Q: Don’t you have a literary editor so that you could find your merits and defects?

A: No, I haven’t. I don’t believe in them as well. Editor or critic or any other is behind the author. They cannot overtake author. Editor is good for enhance the content by correcting spellings and grammar errors. But in the West, the editor’s role is different, they interfere even to change the content of a book which I don’t accept.

We know that Salman Rusdie had to face lots of problems including the Fatwa death penalty by Ayatollah Kumeini in Iran, because of his book Satanic Verses. But now, it is revealed that the book was developed into such harsh criticism on the Prophet Muhammad, mainly because of the editors in it. If it were not happened, Rusdie would have been a free man without any death penalty.

Q: You seem to be the sole authority in your fiction?

A: As I said earlier, I do not depend on others in terms of my fiction. I didn’t believe in my wife as well who died three months ago, when editing fiction, because they might worry about the social issues they have to face after publishing the book, the merits in the book are second to them.

Q: To end the interview, I would like to know about the tragedy which you faced recently. How did your house caught fire?

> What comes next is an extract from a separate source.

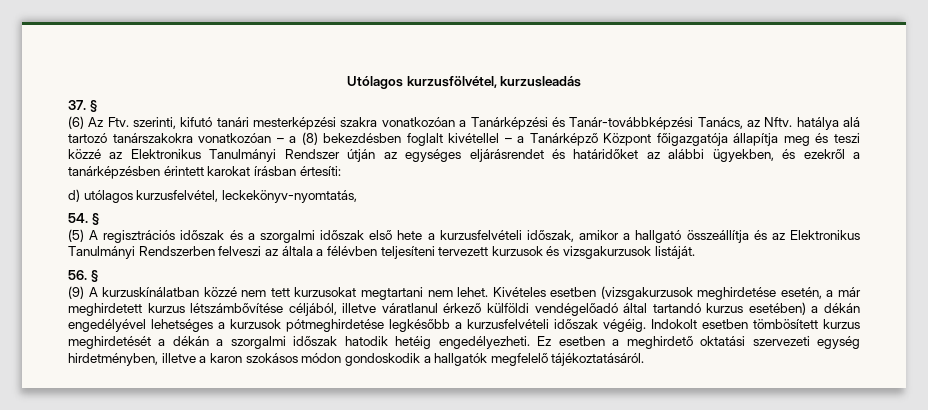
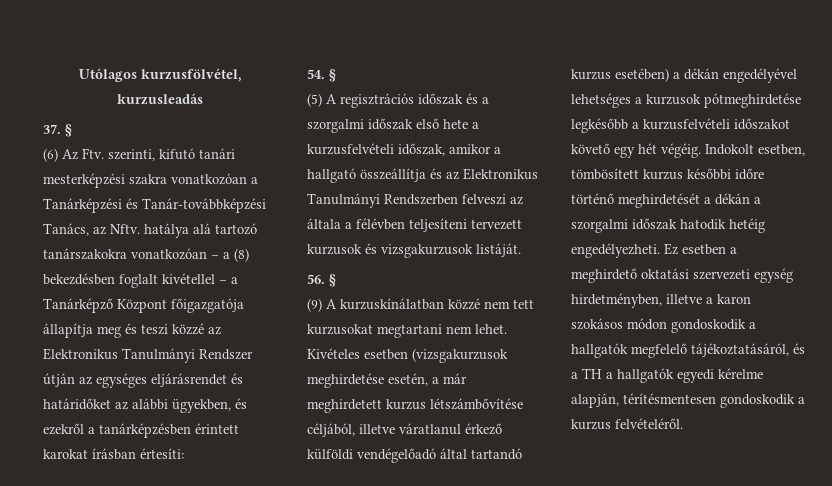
[68,189,357,203] // d) utólagos kurzusfelvétel, leckekönyv-nyomtatás, -> (184, 453) none
[554,319,598,329] időszak -> [734,118,790,130] [571,143,657,158] időszakot követő egy hét
[702,319,748,329] esetben -> [758,144,805,156] esetben,
(860, 324) none -> [687,168,764,180] [571,193,614,204] későbbi időre történő
[551,353,645,366] tájékoztatásáról. -> [691,343,805,357] [571,368,763,383] [571,393,805,408] [571,418,683,430] tájékoztatásáról, és a TH a hallgatók egyedi kérelme alapján, térítésmentesen gondoskodik a kurzus felvételéről.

A: A few weeks ago, I started to read IQ84, a novel by Haruki Murakami. You know, it is a big book with more than thousand pages. I first saw this book at Sarasavi Bookshop in Nugegoda. I was so much attracted to it that I read about 300 pages of it in the bookshop. The book deals with the incident Tokyo gas attack which happened some years ago. So, when I took the book home, I began to read it sitting on my armchair at the verandah during the evenings.

One day, while I was reading it, I heard some sounds from inside the house. I thought it was from mongoose which sometimes plays in the house. A few minutes later, I can’t say about the time period exactly, my nose felt a bad burning scent.

I woke up and went inside. Oh no! My house was ablaze by a huge fire. There was no time to think about, I quickly ran outside and cried aloud to the neighbours. People flocked to my house and saved things as much as possible. In fact, my books were saved by them.

At the end of the day, two rooms in the house had caught fire altogether with all my deeds, two almirahs, two desktop computers with printers and drawers full of documents including my Identity card, driving licence and Passport. Though my books in the verandah were saved, I lost many valuable softcopy books in the computer hard disk.

A two hundred-page book of Greek stories, a quarter finished novel and lots of notes for books were among those destroyed. Now, I live in a rented house nearby. I don’t know what to do, because the house cannot be renovated, it has to be demolished and built from the outset. Life is like that. Now I don’t worry about it, anything around us never remains forever. My life goes on despite setbacks. I feel it’s the destiny of a writer.